1. sum Thursdays in year This solution assumes the input d
is of class "Date"
and just sums the number of Thursdays in the year before or on it:
is.thu <- function(x) weekdays(x) == "Thursday"
jan1 <- function(x) as.Date(cut(x, "year"))
week4 <- function(d) {
sapply(d, function(d) sum(is.thu(seq(jan1(d), d, by = "day"))))
}
We can test it like this:
d <- as.Date(c("2013-01-04", "2013-01-26", "2013-02-03", "2013-02-09",
"2013-02-20", "2013-03-03"))
week4(d) # 1 4 5 6 7 9
2. nextthu
Based on the nextfri
function in the zoo quickref vignette we see that the number of days since the Epoch (1970-01-01) of the next Thursday (or the day in question if its already a Thursday) is as given by nextthu
in the first line below. Applying this to the first day of the year we derive the result where d
is as before:
nextthu <- function(d) 7 * ceiling(as.numeric(d) / 7)

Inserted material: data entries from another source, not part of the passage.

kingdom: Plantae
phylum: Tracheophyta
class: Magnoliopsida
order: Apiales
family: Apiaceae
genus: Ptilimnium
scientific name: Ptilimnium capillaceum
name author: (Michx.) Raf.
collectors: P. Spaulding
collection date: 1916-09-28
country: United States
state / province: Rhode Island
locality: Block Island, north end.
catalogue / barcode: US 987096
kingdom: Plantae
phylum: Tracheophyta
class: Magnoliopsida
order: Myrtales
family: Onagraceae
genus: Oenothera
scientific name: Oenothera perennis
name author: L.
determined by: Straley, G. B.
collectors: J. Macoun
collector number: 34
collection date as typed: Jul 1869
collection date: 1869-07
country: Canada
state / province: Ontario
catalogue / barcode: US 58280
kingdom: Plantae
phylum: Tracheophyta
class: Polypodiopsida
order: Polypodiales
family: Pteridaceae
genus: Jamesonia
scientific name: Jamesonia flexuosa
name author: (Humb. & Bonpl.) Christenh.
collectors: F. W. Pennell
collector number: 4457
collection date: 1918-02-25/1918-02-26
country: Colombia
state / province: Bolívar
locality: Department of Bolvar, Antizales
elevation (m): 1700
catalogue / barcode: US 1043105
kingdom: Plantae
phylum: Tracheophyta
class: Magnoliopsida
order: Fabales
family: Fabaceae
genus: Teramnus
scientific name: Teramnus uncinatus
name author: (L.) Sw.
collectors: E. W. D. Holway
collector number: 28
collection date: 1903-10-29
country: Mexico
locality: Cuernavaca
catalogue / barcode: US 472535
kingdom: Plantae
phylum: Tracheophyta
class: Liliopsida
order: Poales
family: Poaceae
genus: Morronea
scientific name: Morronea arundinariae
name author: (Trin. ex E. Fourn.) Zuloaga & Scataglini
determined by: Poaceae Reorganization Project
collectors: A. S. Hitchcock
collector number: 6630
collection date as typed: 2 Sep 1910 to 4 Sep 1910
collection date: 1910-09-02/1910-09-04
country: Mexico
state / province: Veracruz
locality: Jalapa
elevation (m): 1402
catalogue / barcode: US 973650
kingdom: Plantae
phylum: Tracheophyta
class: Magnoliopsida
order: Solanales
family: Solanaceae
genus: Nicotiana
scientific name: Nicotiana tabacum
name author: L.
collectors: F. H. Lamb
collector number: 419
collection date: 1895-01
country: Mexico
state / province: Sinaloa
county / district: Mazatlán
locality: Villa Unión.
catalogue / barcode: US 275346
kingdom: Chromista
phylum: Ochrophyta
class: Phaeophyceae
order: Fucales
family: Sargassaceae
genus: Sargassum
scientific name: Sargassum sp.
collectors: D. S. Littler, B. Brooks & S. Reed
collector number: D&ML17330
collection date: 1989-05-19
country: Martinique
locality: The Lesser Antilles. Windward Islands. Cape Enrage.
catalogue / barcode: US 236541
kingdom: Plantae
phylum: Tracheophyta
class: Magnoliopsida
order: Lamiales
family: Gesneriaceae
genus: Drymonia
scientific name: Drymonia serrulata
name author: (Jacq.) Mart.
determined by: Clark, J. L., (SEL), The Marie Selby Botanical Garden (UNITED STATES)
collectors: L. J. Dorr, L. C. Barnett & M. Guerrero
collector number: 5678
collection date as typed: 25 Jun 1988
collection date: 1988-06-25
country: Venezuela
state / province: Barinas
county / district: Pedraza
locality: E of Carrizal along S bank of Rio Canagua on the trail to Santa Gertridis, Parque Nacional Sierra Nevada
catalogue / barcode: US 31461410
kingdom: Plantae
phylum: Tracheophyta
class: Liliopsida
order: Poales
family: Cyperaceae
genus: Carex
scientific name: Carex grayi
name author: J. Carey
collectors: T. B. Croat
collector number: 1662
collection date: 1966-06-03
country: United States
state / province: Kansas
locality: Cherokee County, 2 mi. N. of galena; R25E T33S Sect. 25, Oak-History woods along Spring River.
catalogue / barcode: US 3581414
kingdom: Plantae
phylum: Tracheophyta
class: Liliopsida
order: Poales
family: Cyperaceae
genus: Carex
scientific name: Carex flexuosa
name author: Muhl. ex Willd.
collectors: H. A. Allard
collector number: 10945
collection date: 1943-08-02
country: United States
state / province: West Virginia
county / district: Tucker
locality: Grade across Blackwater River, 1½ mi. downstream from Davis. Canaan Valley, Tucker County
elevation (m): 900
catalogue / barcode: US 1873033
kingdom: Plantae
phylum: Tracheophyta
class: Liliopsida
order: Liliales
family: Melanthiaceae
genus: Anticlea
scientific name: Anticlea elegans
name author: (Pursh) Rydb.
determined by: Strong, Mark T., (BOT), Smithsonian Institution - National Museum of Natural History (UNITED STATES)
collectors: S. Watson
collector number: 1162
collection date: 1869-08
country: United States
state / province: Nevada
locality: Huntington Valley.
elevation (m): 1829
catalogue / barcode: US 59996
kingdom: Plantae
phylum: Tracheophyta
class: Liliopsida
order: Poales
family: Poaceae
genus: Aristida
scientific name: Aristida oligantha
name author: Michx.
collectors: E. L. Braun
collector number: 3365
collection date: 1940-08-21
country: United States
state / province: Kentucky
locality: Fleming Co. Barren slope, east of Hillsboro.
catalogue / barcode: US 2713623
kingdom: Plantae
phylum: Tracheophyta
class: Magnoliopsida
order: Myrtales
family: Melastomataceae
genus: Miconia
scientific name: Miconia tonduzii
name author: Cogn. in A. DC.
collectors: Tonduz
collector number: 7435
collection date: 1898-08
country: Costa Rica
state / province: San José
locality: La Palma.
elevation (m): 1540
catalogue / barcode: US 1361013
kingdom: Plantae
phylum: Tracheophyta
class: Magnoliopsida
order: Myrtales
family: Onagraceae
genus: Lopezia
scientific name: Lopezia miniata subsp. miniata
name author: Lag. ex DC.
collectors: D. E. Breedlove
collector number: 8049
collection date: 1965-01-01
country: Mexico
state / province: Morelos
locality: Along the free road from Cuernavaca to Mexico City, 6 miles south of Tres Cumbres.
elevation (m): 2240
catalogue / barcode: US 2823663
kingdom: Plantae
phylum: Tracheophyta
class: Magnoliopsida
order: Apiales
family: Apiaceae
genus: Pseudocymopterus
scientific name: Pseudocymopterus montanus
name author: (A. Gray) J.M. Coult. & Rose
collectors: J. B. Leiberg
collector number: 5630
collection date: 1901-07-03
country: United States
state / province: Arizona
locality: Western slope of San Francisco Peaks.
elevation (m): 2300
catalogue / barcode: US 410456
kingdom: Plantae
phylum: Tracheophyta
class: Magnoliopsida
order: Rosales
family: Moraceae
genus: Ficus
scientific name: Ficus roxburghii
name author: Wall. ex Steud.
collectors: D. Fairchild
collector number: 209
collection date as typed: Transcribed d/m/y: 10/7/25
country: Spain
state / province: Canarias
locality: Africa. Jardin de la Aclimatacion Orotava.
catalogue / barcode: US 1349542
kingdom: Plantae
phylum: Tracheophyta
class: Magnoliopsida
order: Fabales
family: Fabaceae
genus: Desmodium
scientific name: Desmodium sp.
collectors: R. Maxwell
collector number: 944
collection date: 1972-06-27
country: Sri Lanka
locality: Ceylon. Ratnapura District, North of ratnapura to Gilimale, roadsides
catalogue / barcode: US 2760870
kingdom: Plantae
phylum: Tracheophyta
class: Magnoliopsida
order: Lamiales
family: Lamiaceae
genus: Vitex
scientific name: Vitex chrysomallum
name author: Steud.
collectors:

week4a <- function(d) (as.numeric(d) - nextthu(jan1(d))) %/% 7 + 1
and here is a test
week4a(d) # 1 4 5 6 7 9
ADDED: fixed bug in second solution.
Just add 4 to the Date-formatted values:
> mydf$Dt <- as.Date(mydf$date, format="%d-%m-%Y")
> weeknum <- as.numeric( format(mydf$Dt+3, "%U"))
> weeknum
[1] 1 4 5 6 7 9
This uses a 0 based counting convention since that is what strftime provides and we are just piggybacking off that code base, so the first Friday in a year that begins on Tuesday as was the case in 2013 would be a 1-week result. Add 1 to the value if you want a 1 based convention. (Fundamentally, Date-formated values are in an integer sequence from the "origin" so they don't really recognize years or weeks. Adding 4 just shifts the reference frame of the underlying Date-integer.)
Edit note. Changed to an add three strategy per Gabor's advice. .... which still does not address the question of how to deal with the last week of the prior year.